2. Rinse in distilled water.
3. Pretreatment: Use proteinase K digestion method. Note: for frozen sections or culture cells grown on slides, incubate with 0.2% Triton X-100 in PBS-Tween for 30 minutes is required.
4. Rinse sections in 2 changes of PBS-Tween 20, 2 minutes each.
5. Peroxidase Blocking: incubate sections in 3% H2O2 in PBS for 10 minutes to block endogenous peroxidase activity.
6. Rinse in PBS-Tween 20 for 3x2 min.
7. Pre-incubation: incubate sections in TdT Reaction Buffer for 10 minutes.
8. TdT Reaction: incubate sections in TdT Reaction Mixture for 1-2 hours at 37-40 °C in humidified chamber.
9. Stop Reaction: rinse sections in stop wash buffer for 10 minutes.
10. Rinse in PBS-Tween 20 for 3x2min.
11. Detection: incubate sections with Streptavidin-HRP in PBS for 20 minutes at room temperature.
12. Rinse in PBS-Tween 20 for 3x2min.
13. Chromagen/Substrate: incubate sections with DAB for 1-2 minutes.
14. Rinse in tap water.
15. Counterstain with Gill's hematoxylin for 30 seconds.
16. Rinse in running tap water for 5 minutes.
17. Dehydrate through 95% ethanol for 5min, 100% ethanol for 2x3min.
18. Clear in xylene for 2x5min.
19. Coverslip with xylene based mounting medium.

Results:

Staining Pattern: Nuclear

References:

1. Gavrieli Y, et al (1992) Identification of programmed cell death in situ via specific labeling of nuclear DNA fragmentation.

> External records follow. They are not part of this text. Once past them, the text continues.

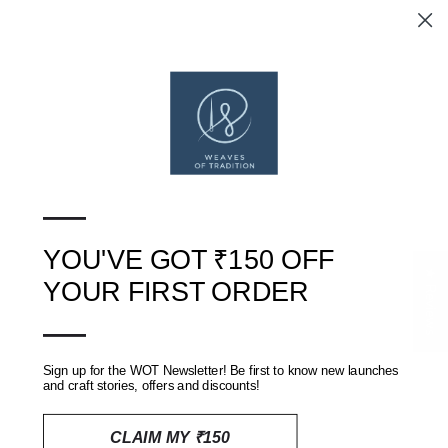
BEIGE AND PURPLE
BLUE BATIK HAND BLOCK
SHIBORI TIE AND DYE
PRINTED KOTA DORIA
KOTA DORIA DRESS
DRESS MATERIAL
MATERIAL
RS. 3,300
RS. 3,300
SOLD OUT
—
ON SALE
YOU'VE GOT ₹150 OFF
★ Reviews
YOUR FIRST ORDER
—
Sign up for the WOT Newsletter! Be first to know new launches
and craft stories, offers and discounts!
CLAIM MY ₹150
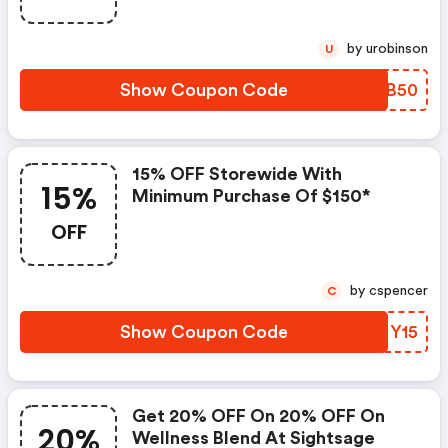
by urobinson
U
Show Coupon Code
OPUB50
15% OFF Storewide With
15%
Minimum Purchase Of $150*
OFF
by cspencer
C
Show Coupon Code
FUNY15
Get 20% OFF On 20% OFF On
20%
Wellness Blend At Sightsage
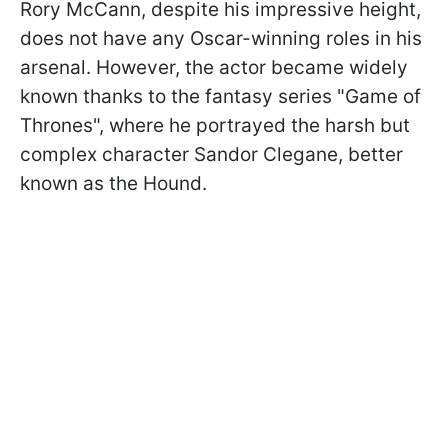
Rory McCann, despite his impressive height,
does not have any Oscar-winning roles in his
arsenal. However, the actor became widely
known thanks to the fantasy series "Game of
Thrones", where he portrayed the harsh but
complex character Sandor Clegane, better
known as the Hound.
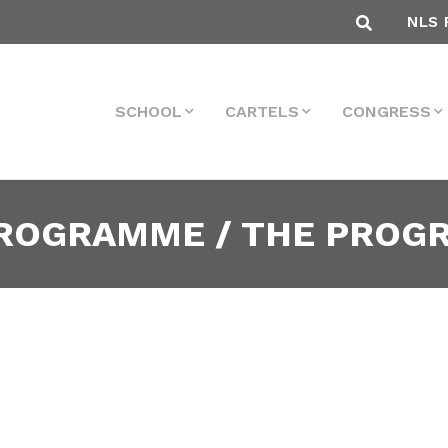
NLS 
SCHOOL
CARTELS
CONGRESS
PROGRAMME / THE PRO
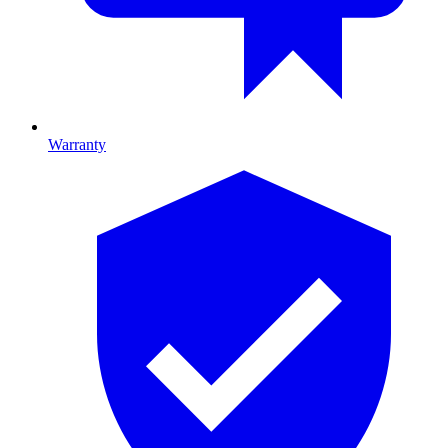
Warranty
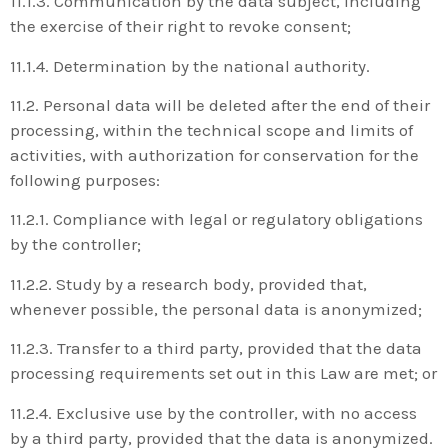
11.1.3. Communication by the data subject, including
the exercise of their right to revoke consent;
11.1.4. Determination by the national authority.
11.2. Personal data will be deleted after the end of their
processing, within the technical scope and limits of
activities, with authorization for conservation for the
following purposes:
11.2.1. Compliance with legal or regulatory obligations
by the controller;
11.2.2. Study by a research body, provided that,
whenever possible, the personal data is anonymized;
11.2.3. Transfer to a third party, provided that the data
processing requirements set out in this Law are met; or
11.2.4. Exclusive use by the controller, with no access
by a third party, provided that the data is anonymized.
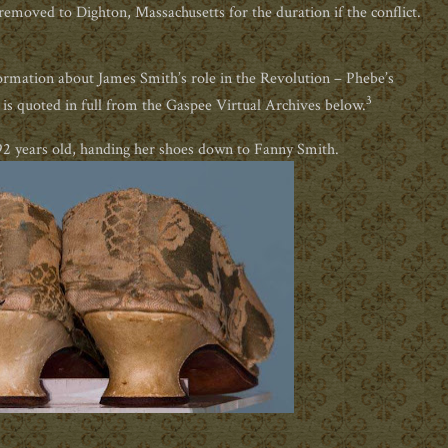
emoved to Dighton, Massachusetts for the duration if the conflict.
rmation about James Smith’s role in the Revolution – Phebe’s
3
t is quoted in full from the Gaspee Virtual Archives below.
92 years old, handing her shoes down to Fanny Smith.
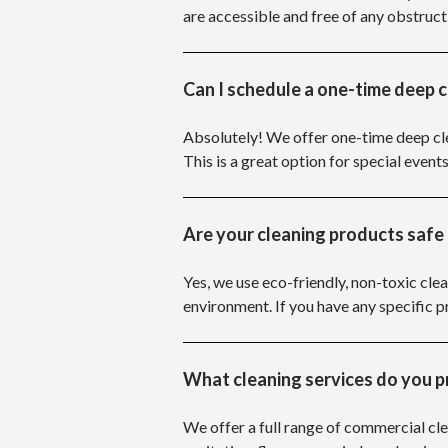
are accessible and free of any obstruct
Can I schedule a one-time deep 
Absolutely! We offer one-time deep cle
This is a great option for special events
Are your cleaning products safe 
Yes, we use eco-friendly, non-toxic clea
environment. If you have any specific
What cleaning services do you p
We offer a full range of commercial cle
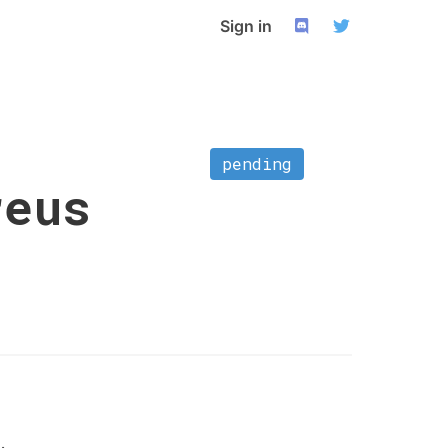
Sign in
pending
reus
.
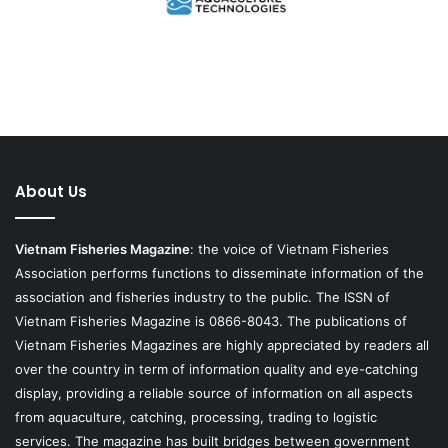
About Us
Vietnam Fisheries Magazine
: the voice of Vietnam Fisheries
Association performs functions to disseminate information of the
association and fisheries industry to the public. The ISSN of
Vietnam Fisheries Magazine is 0866-8043. The publications of
Vietnam Fisheries Magazines are highly appreciated by readers all
over the country in term of information quality and eye-catching
display, providing a reliable source of information on all aspects
from aquaculture, catching, processing, trading to logistic
services. The magazine has built bridges between government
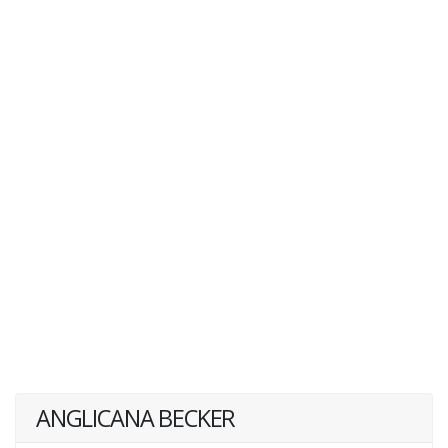
ANGLICANA BECKER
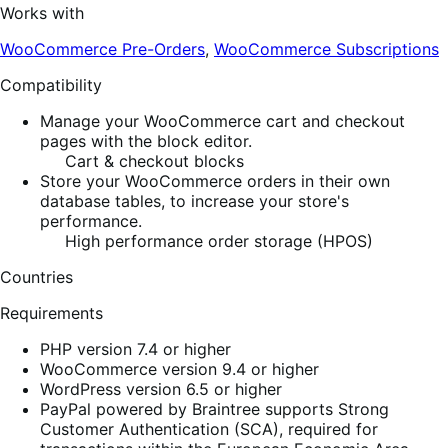
Works with
WooCommerce Pre-Orders
,
WooCommerce Subscriptions
Compatibility
Manage your WooCommerce cart and checkout
pages with the block editor.
Cart & checkout blocks
Store your WooCommerce orders in their own
database tables, to increase your store's
performance.
High performance order storage (HPOS)
Countries
Requirements
PHP version 7.4 or higher
WooCommerce version 9.4 or higher
WordPress version 6.5 or higher
PayPal powered by Braintree supports Strong
Customer Authentication (SCA), required for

J. Cell Biol. 119:493-501.
2. Charriaut-Marlangue C and Ben-Ari Y (1995) A cautionary note on the use of TUNEL stain to determine apoptosis. NeuroReport 7:61-64.
3. Ay I, et al (2001) Intravenous basic fibroblast growth factor (bFGF) decreases DNA fragmentation and prevents downregulation of Bcl-2 expression in the ischemic brain following middle cerebral artery occlusion in rats. Molecular Brain Res. 87:71-80.